A variety of high profile Sikhs made up the guest list. Among them were representatives of local gurdwaras, wealthy donors, activists and those who have suffered bias tragedies, including Lakhwinder Singh Sodhi whose brother, Balbir Singh, was the first person murdered in a post 9/11 hate crime, and family members of the Oak Creek, Wisconsin, gurdwara shooting.
After the Wisconsin tragedy, Thomas Perez, assistant attorney general for the justice department’s Civil Rights Division, said he received calls from representatives of all religious faiths. “That was not an attack on a gurdwara, that was an attack on all of us,” they told him, he said. “Let’s call it what it was - It was a hate crime.”

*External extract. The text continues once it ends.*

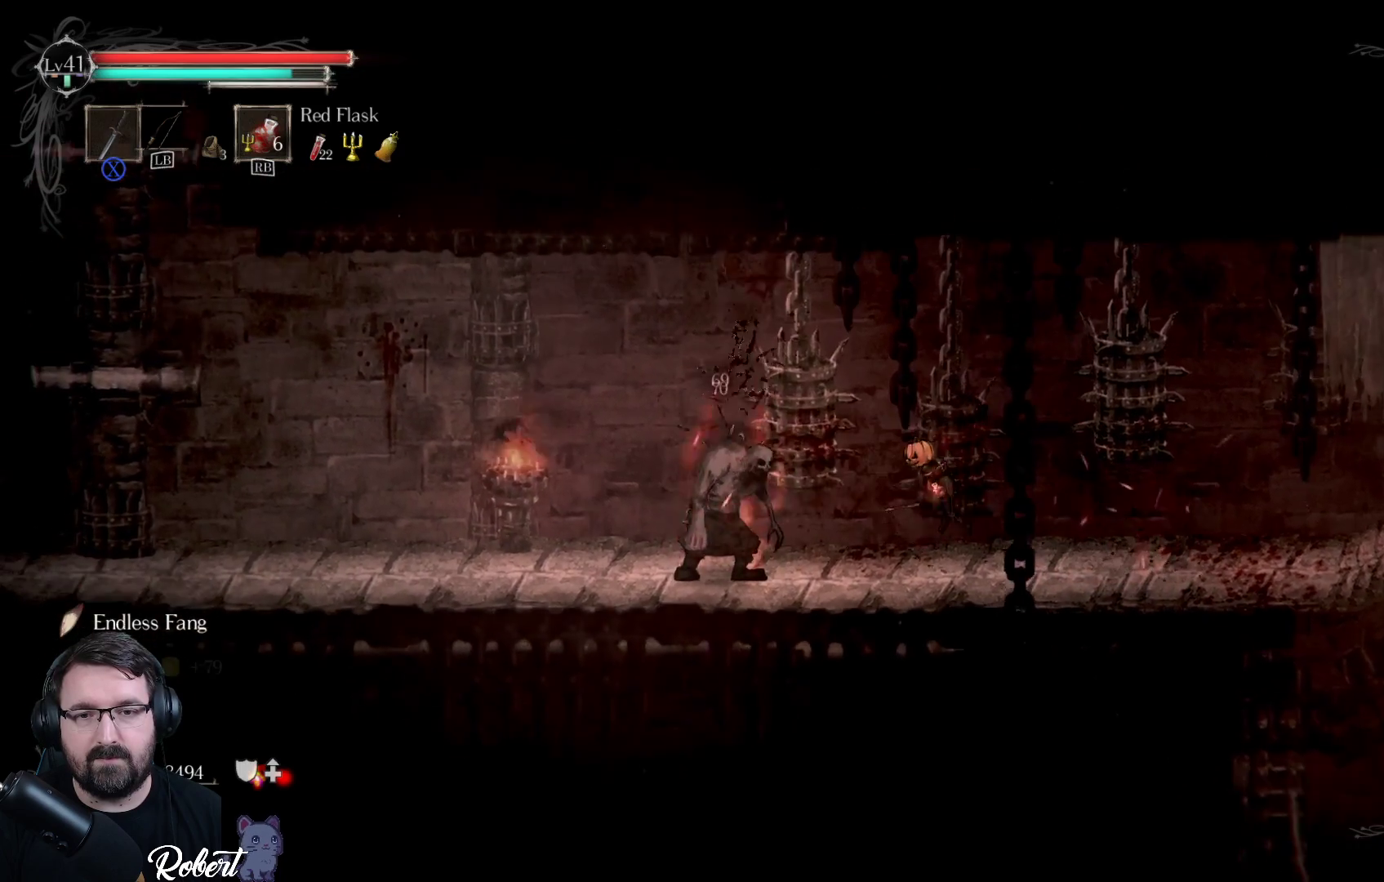
{"buttons": [], "left_stick": "left", "right_stick": "center", "events": [[200, "X", "down"], [200, "left_stick", "left"], [300, "X", "up"]]}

Perez, an immigrant from the Dominican Republic, said his least favorite word is “tolerance.”
“I tolerate brussel sprouts, and I tolerate broccoli,” he said. “(But) unless and until we embrace our diversity, that is when we will recognize our highest dreams as a nation.”
Rajwant Singh gathered all the children in the room to present him with a saropaa. “We need to elect one turban-wearing congressman in the next 25 years,” he said, addressing the kids.
The first Guru Nanak parkash gurpurab was held under the Bush administration, in 2004. When President Obama held the first gurpurab of his presidency, he made it a point to tell Indian Prime Minister Manmohan Singh of the event during his state visit in November 2009, Rajwant Singh said. This year’s event was the third gurpurab celebration under the Obama administration, he told SikhNN.
“(It) shows how much President Obama wants to include (our) community,” he said to the audience, and thanked “Paul Singh Monteiro” for hosting the gurpurab celebration.